[KUTIPAN TEKS]

Ikhbar.com: Siapa sangka, peradaban Islam pernah mengalami puncaknya dan menjadi rujukan ilmu pengetahuan umat manusia di seluruh dunia. Para calon sarjana dari berbagai negara berbondong-bondong datang ke pusat-pusat pengetahuan Islam demi mendapatkan pendidikan terbaik bagi mereka.
Pakar sejarah Islam di The Warburg Institute, Universitas London, Inggris, Profesor Charles Burnett menjelaskan, para calon ilmuwan asal Eropa Abad Pertengahan lazim memburu ilmu pengetahuan di kelas-kelas belajar yang didirikan tokoh Islam.

[/KUTIPAN TEKS]
[DATA YANG DIBERIKAN]

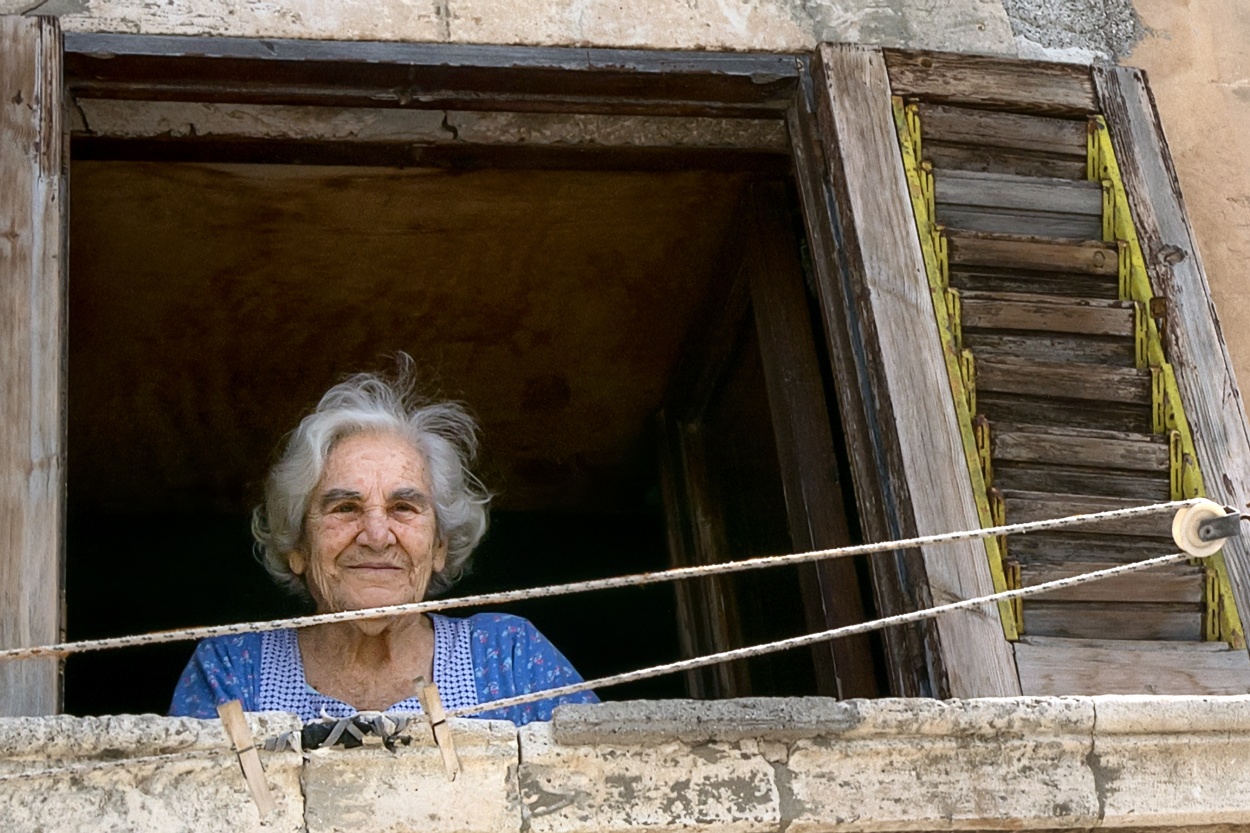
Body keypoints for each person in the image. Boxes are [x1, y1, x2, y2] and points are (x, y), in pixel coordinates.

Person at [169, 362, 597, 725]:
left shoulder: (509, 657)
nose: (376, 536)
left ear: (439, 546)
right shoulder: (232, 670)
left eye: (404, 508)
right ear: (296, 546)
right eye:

[/DATA YANG DIBERIKAN]

LATIHAN SOAL ▸
• A. Menurut kutipan tentang peradaban Islam, Profesor Charles Burnett adalah pakar sejarah Islam di lembaga mana?
• B. Tuliskan ulang tanpa perubahan bagian kutipan tentang peradaban Islam yang dimulai dari kata-kata yang memuat "Pakar sejarah Islam" dan berakhir setelah "didirikan tokoh Islam.".
• C. Sebutkan semua kata ulang (kata yang diulang dengan tanda hubung) yang ada dalam kutipan tentang peradaban Islam.

JAWABAN BERURUTAN ▸
• A. Di The Warburg Institute, Universitas London, Inggris.

• B.
Pakar sejarah Islam di The Warburg Institute, Universitas London, Inggris, Profesor Charles Burnett menjelaskan, para calon ilmuwan asal Eropa Abad Pertengahan lazim memburu ilmu pengetahuan di kelas-kelas belajar yang didirikan tokoh Islam.

• C. berbondong-bondong, pusat-pusat, kelas-kelas